■ WORK REQUEST ■
The records are given next. Repeat each one exactly.

■ RAW DATA ■
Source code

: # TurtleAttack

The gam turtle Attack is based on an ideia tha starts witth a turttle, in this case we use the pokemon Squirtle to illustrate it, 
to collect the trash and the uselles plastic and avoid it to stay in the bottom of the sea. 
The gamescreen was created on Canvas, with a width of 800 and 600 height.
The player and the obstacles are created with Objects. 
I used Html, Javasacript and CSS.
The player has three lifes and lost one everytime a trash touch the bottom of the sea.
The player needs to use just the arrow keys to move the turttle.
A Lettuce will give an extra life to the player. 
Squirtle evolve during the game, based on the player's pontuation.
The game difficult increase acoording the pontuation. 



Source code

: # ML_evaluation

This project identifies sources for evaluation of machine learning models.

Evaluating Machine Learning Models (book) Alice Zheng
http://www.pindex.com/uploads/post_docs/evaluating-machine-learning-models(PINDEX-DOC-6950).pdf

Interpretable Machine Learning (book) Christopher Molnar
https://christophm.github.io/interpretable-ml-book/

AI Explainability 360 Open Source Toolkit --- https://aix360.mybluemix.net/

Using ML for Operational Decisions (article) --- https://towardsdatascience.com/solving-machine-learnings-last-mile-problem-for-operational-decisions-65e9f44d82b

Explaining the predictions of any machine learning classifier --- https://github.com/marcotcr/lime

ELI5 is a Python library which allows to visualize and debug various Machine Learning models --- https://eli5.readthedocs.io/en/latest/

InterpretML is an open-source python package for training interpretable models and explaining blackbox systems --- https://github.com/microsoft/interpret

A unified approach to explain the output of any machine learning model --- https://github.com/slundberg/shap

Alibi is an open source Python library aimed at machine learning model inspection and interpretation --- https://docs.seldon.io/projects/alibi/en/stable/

■ SOLUTION TO THIS PROBLEM ■
Source code

: # TurtleAttack

The gam turtle Attack is based on an ideia tha starts witth a turttle, in this case we use the pokemon Squirtle to illustrate it, 
to collect the trash and the uselles plastic and avoid it to stay in the bottom of the sea. 
The gamescreen was created on Canvas, with a width of 800 and 600 height.
The player and the obstacles are created with Objects. 
I used Html, Javasacript and CSS.
The player has three lifes and lost one everytime a trash touch the bottom of the sea.
The player needs to use just the arrow keys to move the turttle.
A Lettuce will give an extra life to the player. 
Squirtle evolve during the game, based on the player's pontuation.
The game difficult increase acoording the pontuation. 



Source code

: # ML_evaluation

This project identifies sources for evaluation of machine learning models.

Evaluating Machine Learning Models (book) Alice Zheng
http://www.pindex.com/uploads/post_docs/evaluating-machine-learning-models(PINDEX-DOC-6950).pdf

Interpretable Machine Learning (book) Christopher Molnar
https://christophm.github.io/interpretable-ml-book/

AI Explainability 360 Open Source Toolkit --- https://aix360.mybluemix.net/

Using ML for Operational Decisions (article) --- https://towardsdatascience.com/solving-machine-learnings-last-mile-problem-for-operational-decisions-65e9f44d82b

Explaining the predictions of any machine learning classifier --- https://github.com/marcotcr/lime

ELI5 is a Python library which allows to visualize and debug various Machine Learning models --- https://eli5.readthedocs.io/en/latest/

InterpretML is an open-source python package for training interpretable models and explaining blackbox systems --- https://github.com/microsoft/interpret

A unified approach to explain the output of any machine learning model --- https://github.com/slundberg/shap

Alibi is an open source Python library aimed at machine learning model inspection and interpretation --- https://docs.seldon.io/projects/alibi/en/stable/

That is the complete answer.